Starcie rozpoczęło się po myśli podopiecznych Krzysztofa Mistaka, którzy w 6 min. po bramce Makowiejewa prowadzili 3:1. Cztery minuty później stratę po naszej stronie skrupulatnie wykorzystali goście, po skutecznej kontrze doprowadzili do remisu po 3. W 12 min. znów na dwie bramki odskoczyli świdniczanie po trafieniu Bąka, ale czujni zawodnicy Żagwi znów nas „dopadli”. W 20 min. po golu Rutkowskiego ŚKPR wygrywał 9:7. Kolejne dwie minuty to dominacja gości, którzy grając w przewadze zdobyli trzy bramki wychodząc na prowadzenie 10:9. Do końca pierwszej odsłony obie ekipy grały bramka za bramkę, ostatecznie po 30 minutach Żagiew prowadziła 13:12.
Po zmianie stron przeciwnicy w pierwszej swojej akcji zdobyli czternastego gola, od tego momentu zaczęła się olbrzymia niemoc w ataku, zarówno gospodarzy, jak i gości.

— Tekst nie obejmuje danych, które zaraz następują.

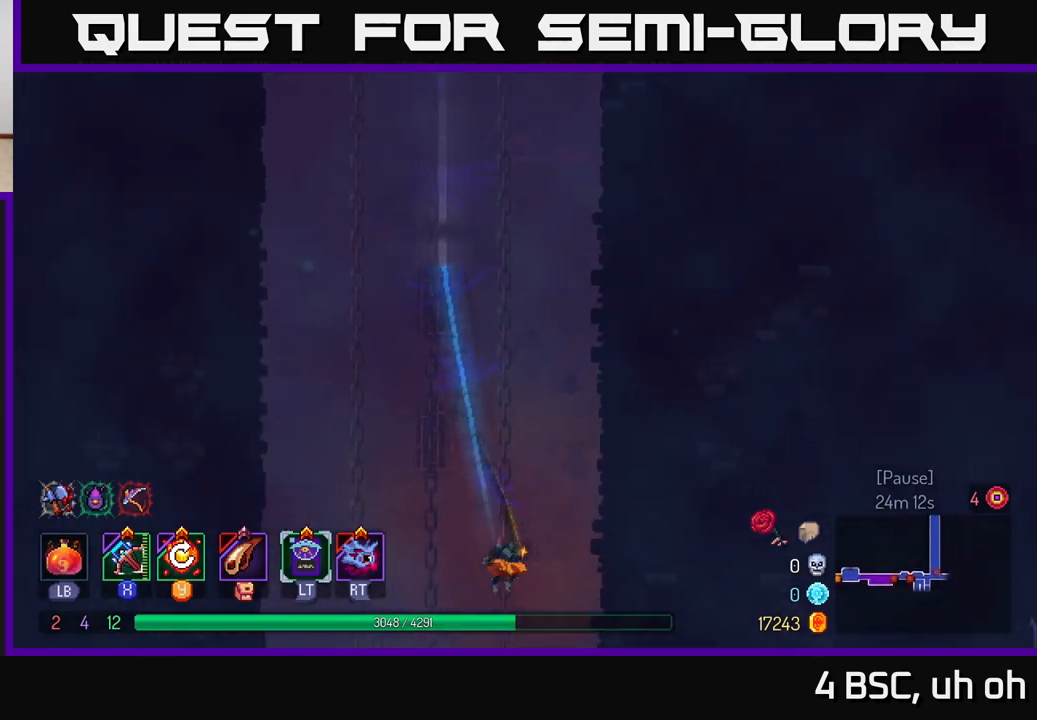
{"buttons": [], "left_stick": "right", "right_stick": "center", "events": [[67, "A", "down"], [167, "A", "up"], [233, "A", "down"], [333, "A", "up"]]}
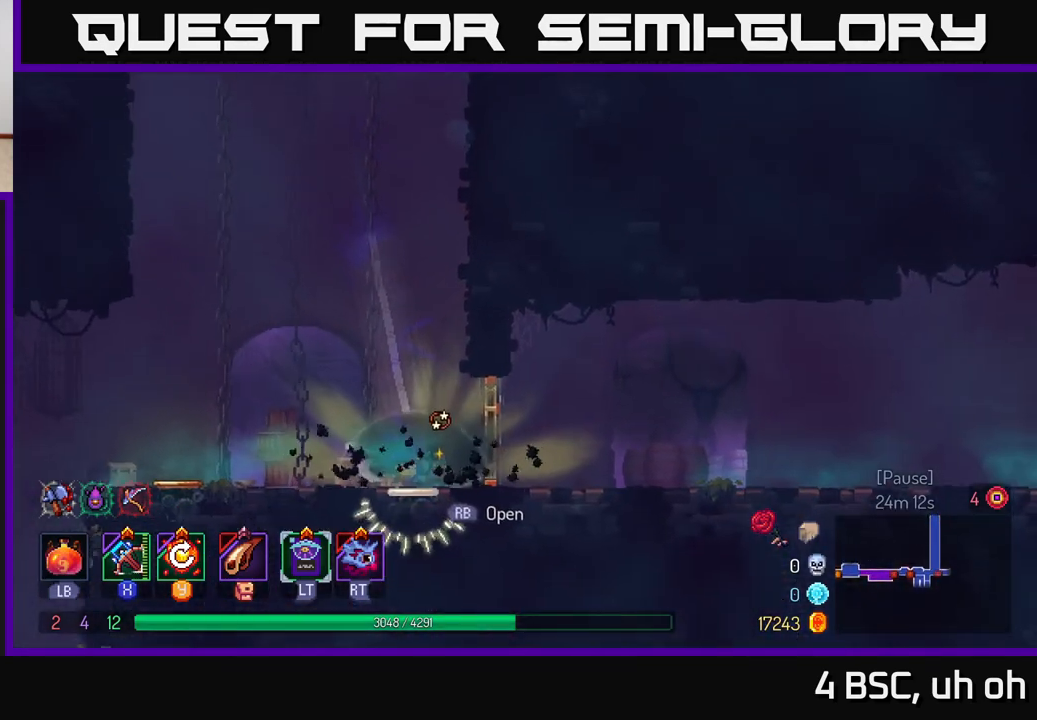
{"buttons": ["R1"], "left_stick": "right", "right_stick": "center", "events": [[33, "B", "down"], [133, "B", "up"], [483, "R1", "down"]]}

W 41 min. gry Kijek zaliczył pierwsze trafienie po trzynastu minutach postoju naszego zespołu. Chwilę później ten sam szczypiornista doprowadził do wyrównania 14:14. Jeszcze dłużej bez zdobyczy bramkowej (16 minut) byli dzierżoniowianie, którzy w 47 min. trafili na 15:15. Od tego momentu rozpoczął się prawdziwy horror, festiwal nieskuteczności trwał nadal, do tego świetną partię rozgrywali bramkarze. W 57 min. po bramce Herudzińskiego na tablicy było 17:17. W kolejnej akcji świetnie interweniował Schodowski, Herudziński jednak minimalnie przestrzelił i wciąż mieliśmy remis. Na 80 sekund przed końcową syreną trener gości poprosił o czas, do tego zawodnicy Żagwi grali w osłabieniu, mimo tego zdobyli 18. bramkę po błędzie naszej defensywy. Świdniczanie długo nie czekali z odpowiedzią, na 40 sekund przed końcem do kolejnego remisu doprowadził Rutkowski. Ostatnia akcja meczu chyba na długo zostanie w pamięci wszystkich kibiców. Na 10 sekund przed końcem świetnie w bramce interweniował Schodowski, podbiegł do piłki próbując uruchomić zabójczą kontrę, jednak jego wyrzut był na tyle niefortunny, że piłka znalazła się w dłoniach zawodnika Żagwi, który z „zimną krwią” zdobył zwycięskiego gola. Żagiew Dzierżoniów wygrała w Świdnicy 19:18.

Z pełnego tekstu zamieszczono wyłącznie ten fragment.